УСЛОВИЕ ЗАДАНИЯ – Покажите каждую строку данных, в которой встречается слово "woningdelen", при этом регистр букв учитывается.

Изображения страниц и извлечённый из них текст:
__________

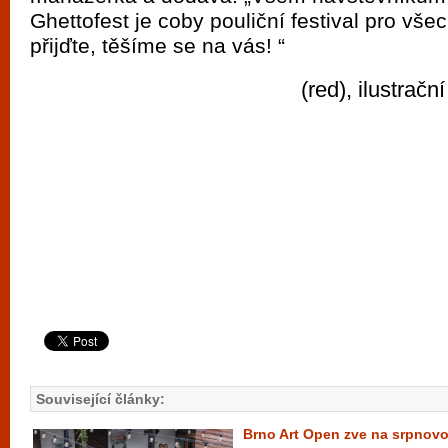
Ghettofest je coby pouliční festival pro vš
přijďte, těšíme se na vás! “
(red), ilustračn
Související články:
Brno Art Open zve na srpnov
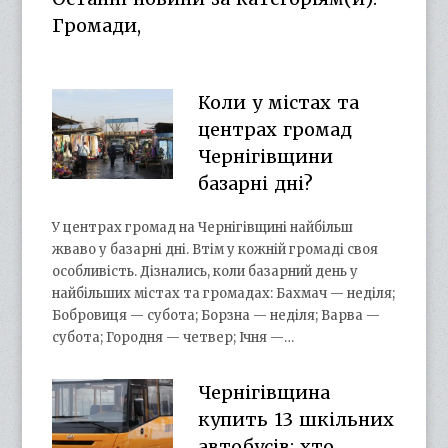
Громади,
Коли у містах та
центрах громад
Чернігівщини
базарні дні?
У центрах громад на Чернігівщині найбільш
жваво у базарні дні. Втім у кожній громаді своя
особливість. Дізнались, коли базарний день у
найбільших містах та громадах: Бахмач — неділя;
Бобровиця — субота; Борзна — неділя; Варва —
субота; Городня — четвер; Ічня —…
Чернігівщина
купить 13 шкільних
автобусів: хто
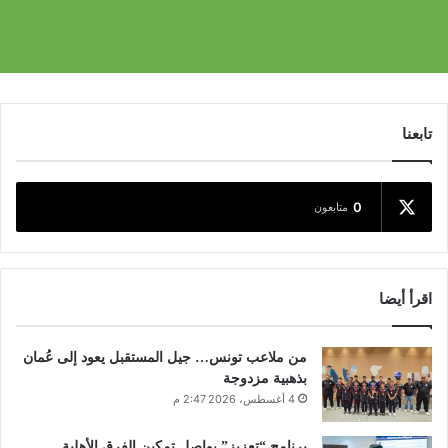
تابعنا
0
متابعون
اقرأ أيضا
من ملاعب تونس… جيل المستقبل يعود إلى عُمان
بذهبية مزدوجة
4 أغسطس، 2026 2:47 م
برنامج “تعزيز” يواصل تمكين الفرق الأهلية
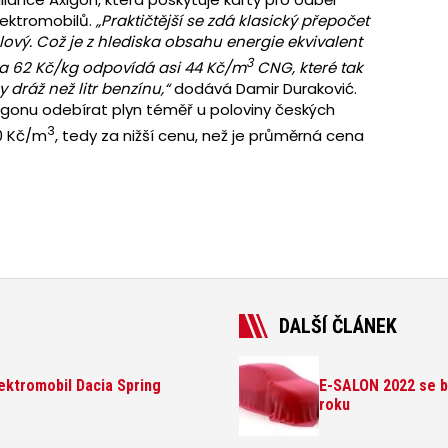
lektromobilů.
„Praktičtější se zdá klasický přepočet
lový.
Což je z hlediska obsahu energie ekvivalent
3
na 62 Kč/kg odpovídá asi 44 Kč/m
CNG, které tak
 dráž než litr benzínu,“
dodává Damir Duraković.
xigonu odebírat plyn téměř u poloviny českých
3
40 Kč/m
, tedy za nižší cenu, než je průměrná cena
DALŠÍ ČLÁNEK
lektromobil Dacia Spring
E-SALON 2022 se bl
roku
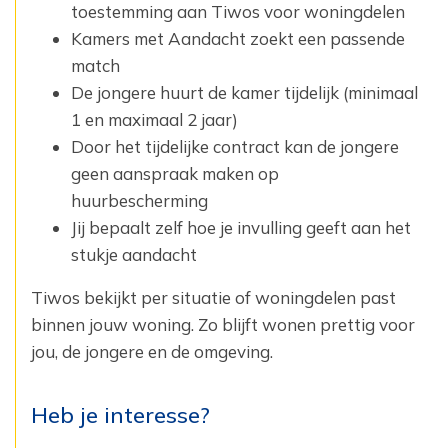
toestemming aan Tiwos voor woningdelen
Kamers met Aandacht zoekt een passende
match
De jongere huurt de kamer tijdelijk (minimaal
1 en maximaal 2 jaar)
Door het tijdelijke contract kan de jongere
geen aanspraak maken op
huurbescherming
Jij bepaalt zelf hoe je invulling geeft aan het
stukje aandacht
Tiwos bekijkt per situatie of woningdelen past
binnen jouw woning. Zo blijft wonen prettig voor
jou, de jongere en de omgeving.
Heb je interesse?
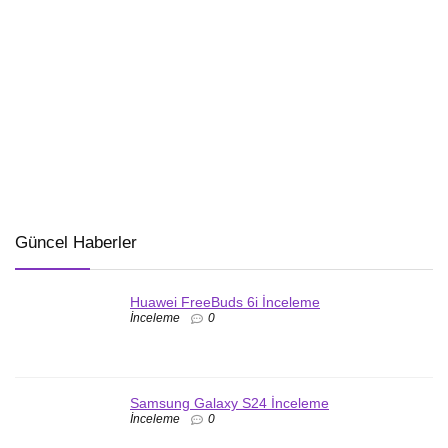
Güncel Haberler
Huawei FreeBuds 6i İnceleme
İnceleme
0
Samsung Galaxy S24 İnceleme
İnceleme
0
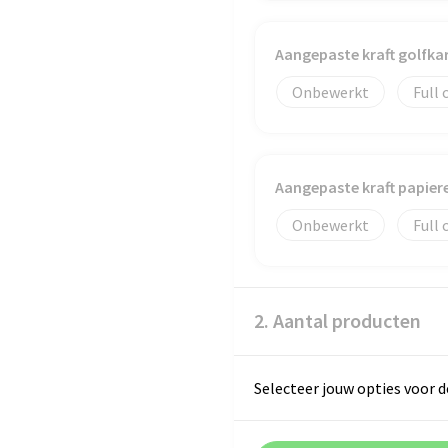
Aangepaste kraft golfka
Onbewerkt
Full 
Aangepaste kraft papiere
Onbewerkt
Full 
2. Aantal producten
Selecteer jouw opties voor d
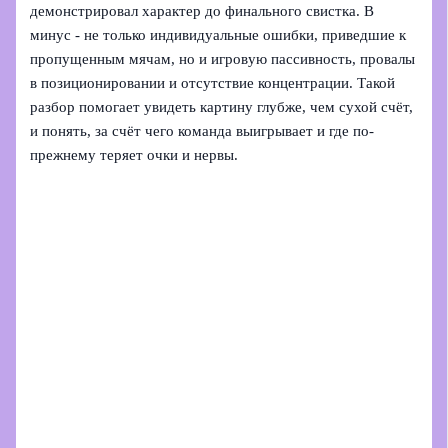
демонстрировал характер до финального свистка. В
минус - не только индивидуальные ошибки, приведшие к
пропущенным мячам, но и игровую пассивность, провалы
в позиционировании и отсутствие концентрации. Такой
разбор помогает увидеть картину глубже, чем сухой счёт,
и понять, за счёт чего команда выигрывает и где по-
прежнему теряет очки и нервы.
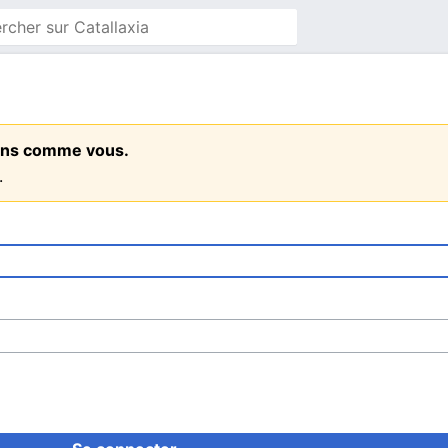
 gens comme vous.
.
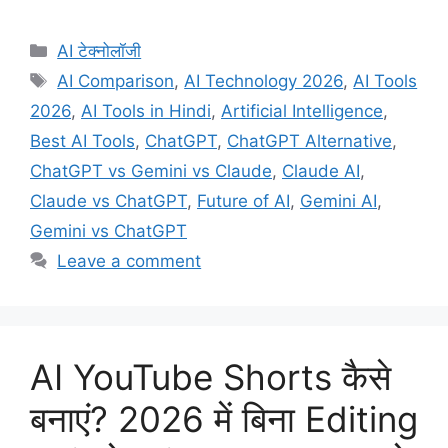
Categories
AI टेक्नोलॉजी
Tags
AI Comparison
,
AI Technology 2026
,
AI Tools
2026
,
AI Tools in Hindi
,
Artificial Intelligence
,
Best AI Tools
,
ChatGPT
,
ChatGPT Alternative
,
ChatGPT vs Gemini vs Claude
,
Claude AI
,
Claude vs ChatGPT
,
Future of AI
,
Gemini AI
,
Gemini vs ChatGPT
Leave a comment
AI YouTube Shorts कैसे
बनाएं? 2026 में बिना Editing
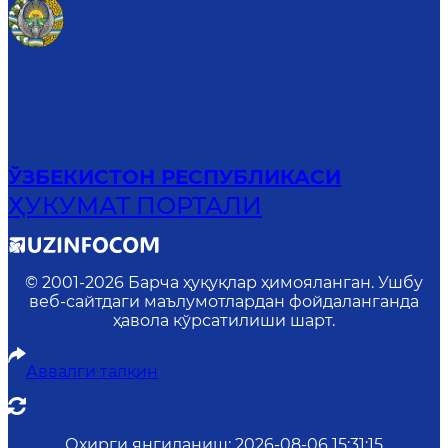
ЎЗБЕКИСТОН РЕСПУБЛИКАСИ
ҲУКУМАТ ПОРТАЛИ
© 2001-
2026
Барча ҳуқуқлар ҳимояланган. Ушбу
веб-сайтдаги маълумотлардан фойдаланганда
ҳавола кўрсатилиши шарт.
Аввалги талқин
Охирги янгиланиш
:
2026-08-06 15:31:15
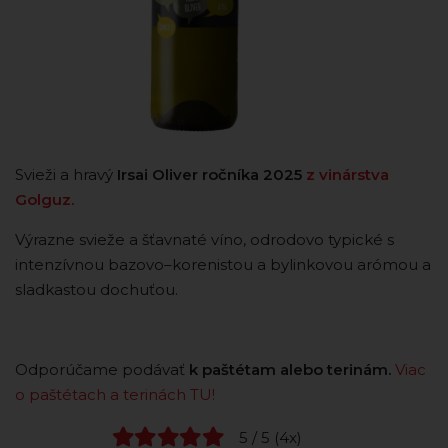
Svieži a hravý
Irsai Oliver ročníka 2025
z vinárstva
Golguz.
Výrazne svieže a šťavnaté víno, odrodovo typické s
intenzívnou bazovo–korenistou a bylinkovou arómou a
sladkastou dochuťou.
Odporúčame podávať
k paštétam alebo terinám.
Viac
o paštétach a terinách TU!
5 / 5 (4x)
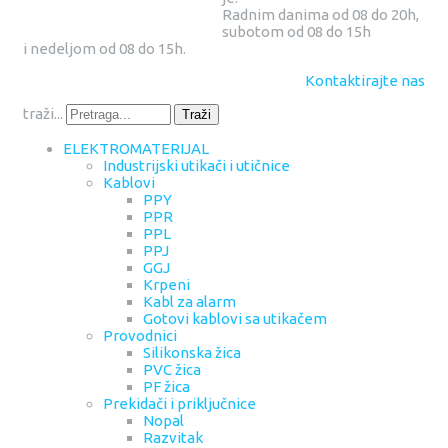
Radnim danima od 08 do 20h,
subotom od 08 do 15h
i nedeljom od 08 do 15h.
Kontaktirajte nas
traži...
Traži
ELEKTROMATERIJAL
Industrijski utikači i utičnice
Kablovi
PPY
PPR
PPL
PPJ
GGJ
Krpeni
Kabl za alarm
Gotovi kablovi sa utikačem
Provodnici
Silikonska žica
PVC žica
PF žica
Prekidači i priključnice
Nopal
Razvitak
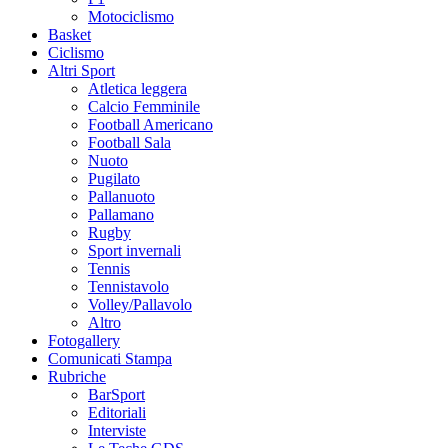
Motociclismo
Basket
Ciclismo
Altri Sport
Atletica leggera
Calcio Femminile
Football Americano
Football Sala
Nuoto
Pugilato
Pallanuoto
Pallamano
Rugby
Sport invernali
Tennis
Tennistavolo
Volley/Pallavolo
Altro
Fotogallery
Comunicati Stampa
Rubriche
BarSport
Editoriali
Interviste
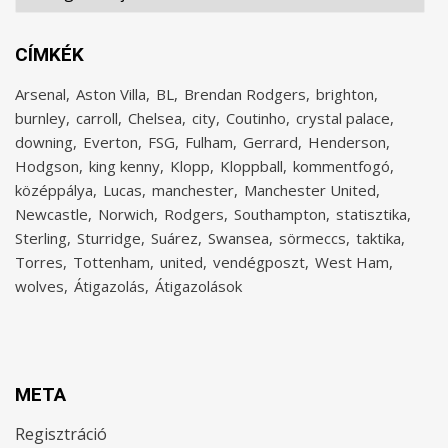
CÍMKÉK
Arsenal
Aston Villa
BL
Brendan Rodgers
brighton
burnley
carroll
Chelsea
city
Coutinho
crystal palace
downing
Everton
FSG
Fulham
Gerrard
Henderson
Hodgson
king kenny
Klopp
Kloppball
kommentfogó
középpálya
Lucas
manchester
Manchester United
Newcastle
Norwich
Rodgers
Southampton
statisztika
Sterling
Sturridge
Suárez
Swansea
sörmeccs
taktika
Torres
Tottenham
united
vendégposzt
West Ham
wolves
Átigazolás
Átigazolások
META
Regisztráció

__________

ОТВЕТ НА ЗАДАНИЕ –
toestemming aan Tiwos voor woningdelen
Tiwos bekijkt per situatie of woningdelen past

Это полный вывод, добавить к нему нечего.